* Your objective *
Line by line, the data below should be set down unchanged, with images excluded.

* Dataset extract *
%%
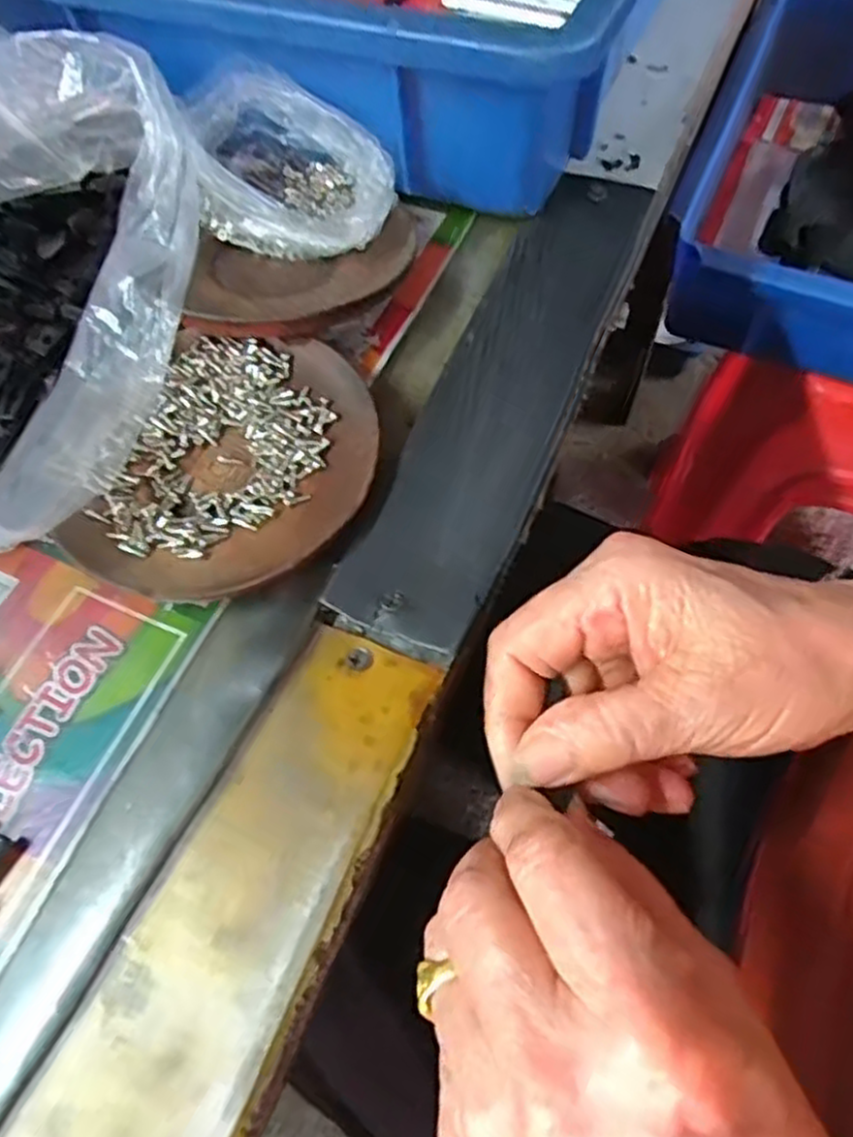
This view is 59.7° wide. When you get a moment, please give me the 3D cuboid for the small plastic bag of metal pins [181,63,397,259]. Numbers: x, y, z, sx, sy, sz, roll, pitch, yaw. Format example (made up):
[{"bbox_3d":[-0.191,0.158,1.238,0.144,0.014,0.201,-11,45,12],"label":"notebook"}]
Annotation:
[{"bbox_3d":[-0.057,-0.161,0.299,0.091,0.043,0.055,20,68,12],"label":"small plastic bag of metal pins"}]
%%
* Result below *
This view is 59.7° wide. When you get a moment, please give me the 3D cuboid for the small plastic bag of metal pins [181,63,397,259]. Numbers: x, y, z, sx, sy, sz, roll, pitch, yaw. Format example (made up):
[{"bbox_3d":[-0.191,0.158,1.238,0.144,0.014,0.201,-11,45,12],"label":"notebook"}]
Annotation:
[{"bbox_3d":[-0.057,-0.161,0.299,0.091,0.043,0.055,20,68,12],"label":"small plastic bag of metal pins"}]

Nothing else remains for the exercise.